Benedict rejects the notion that Catholic social theory treats social and political institutions – the state, the economy, civil society, for instance – as – autonomous, extrinsically-related “subjects” with different logics. On this view, the economy would be the sphere of wealth-generation, politics the sphere of power, and civil society the sphere of solidarity and fair distribution of resources.
In Caritas in Veritate, Benedict (in David Schindler’s words) “rejects this dichotomy between ‘subjects’ that would undermine the call to love as integrative of every human activity and of all development. . . . we must supercede the dominant view that expects the Church’s social teaching, involving as it does the centrality of the person and, in this light, solidarity, subsidiarity, and the common good, to be confined to societal-cultural activities, as it were, while ‘experts in efficiency’ are charged with running the economy, and indeed the order of politics” (Ordering Love, 442).

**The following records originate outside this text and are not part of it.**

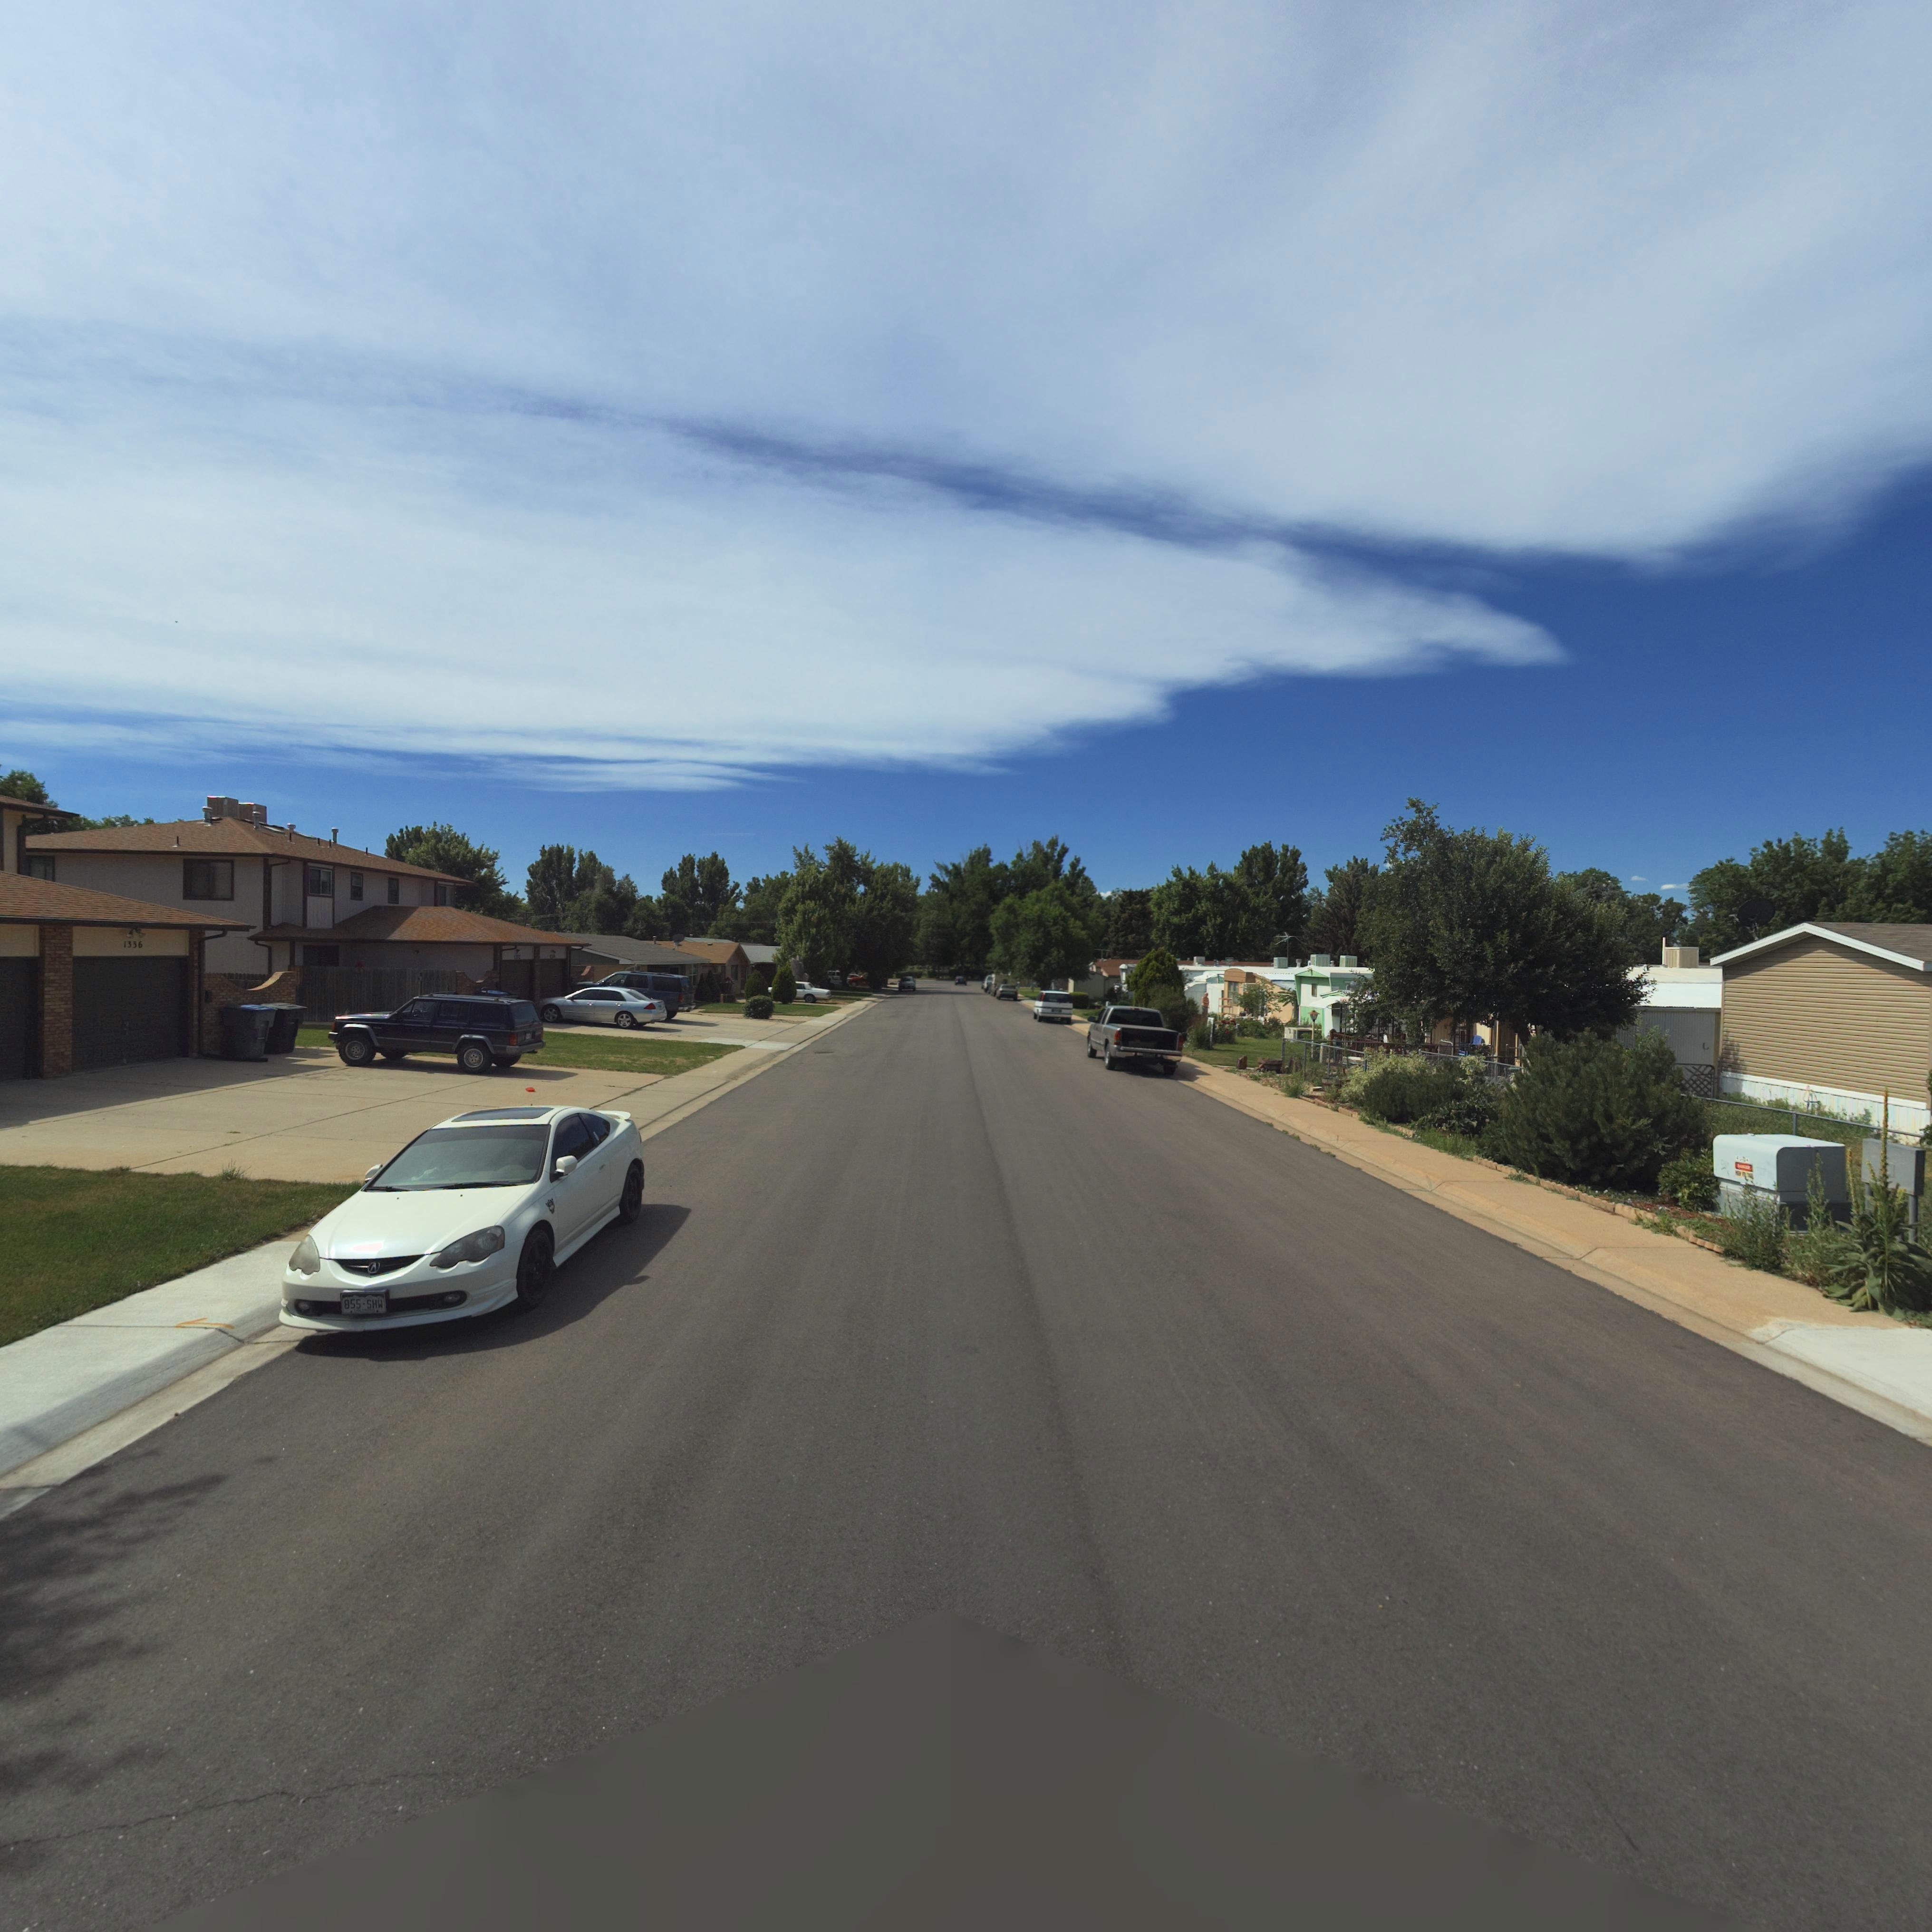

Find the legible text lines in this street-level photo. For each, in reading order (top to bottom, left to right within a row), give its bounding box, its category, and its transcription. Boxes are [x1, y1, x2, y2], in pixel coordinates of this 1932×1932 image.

[123, 940, 144, 949] StreetNumber: 1336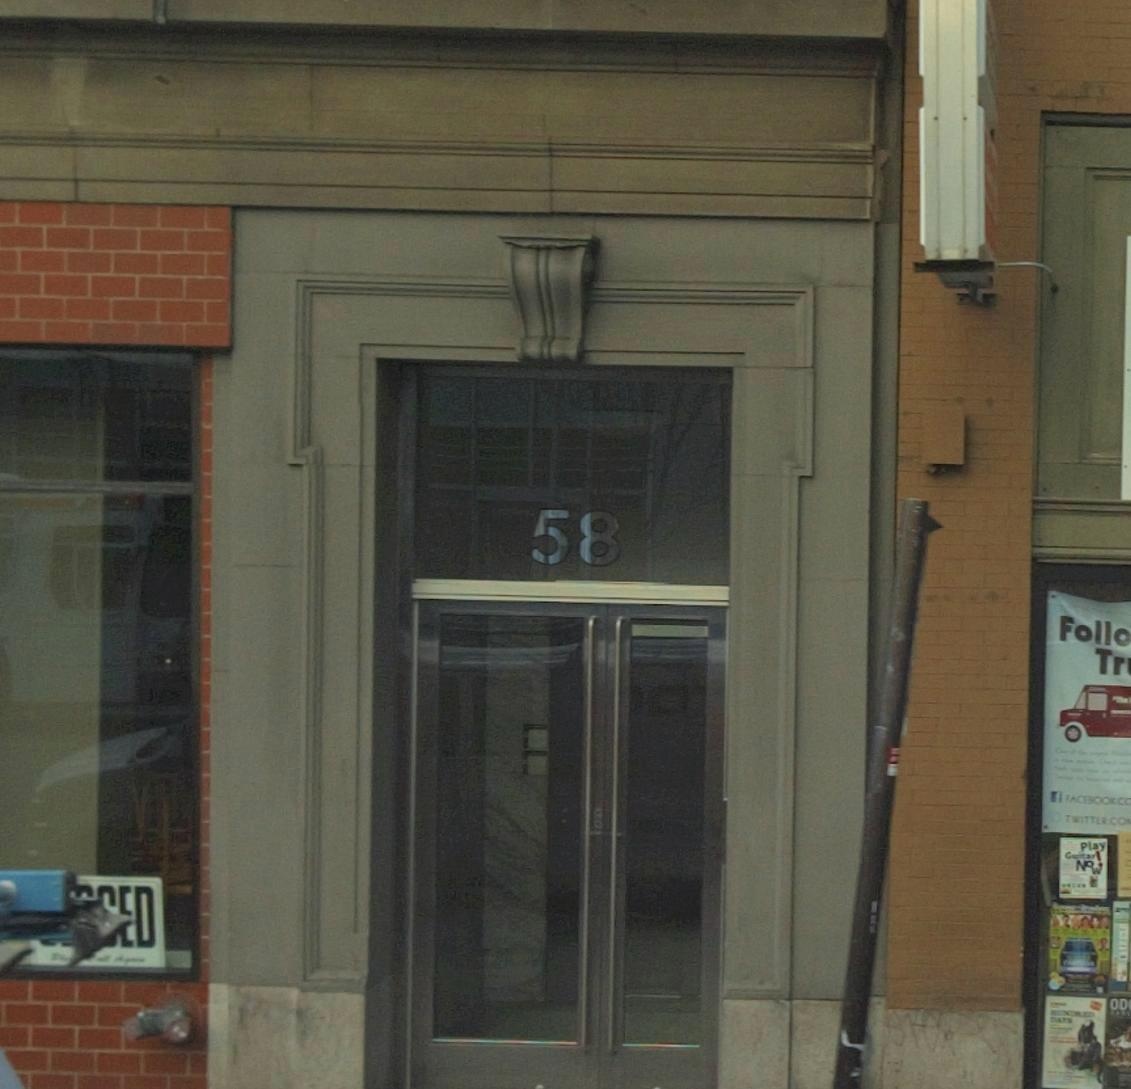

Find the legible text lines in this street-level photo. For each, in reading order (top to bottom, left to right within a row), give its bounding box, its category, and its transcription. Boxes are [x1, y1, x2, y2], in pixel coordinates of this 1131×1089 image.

[525, 505, 624, 569] StreetNumber: 58
[1058, 613, 1131, 649] None: Follo
[1093, 647, 1128, 678] None: Tr
[1063, 793, 1131, 808] None: FACEBOOK.CO
[1062, 813, 1128, 827] None: TWITTER.CO
[1080, 840, 1107, 853] None: Play
[1065, 851, 1097, 860] None: Guitar
[1076, 860, 1105, 875] None: NOW
[133, 884, 157, 950] None: D\
[1108, 997, 1128, 1011] None: OD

Benedict himself claims that economics is incapable of solving social problems by “commercial logic,” but “needs to be directed towards the pursuit of the common good, for which the political community in particular must also take responsibility” (36). Gratuity and gift “can and must find their place within normal economic activity” (36).
Insofar as it operates with an extrinsic conception of the “spheres” of public life, Reformed theology needs its own infusion of integralism.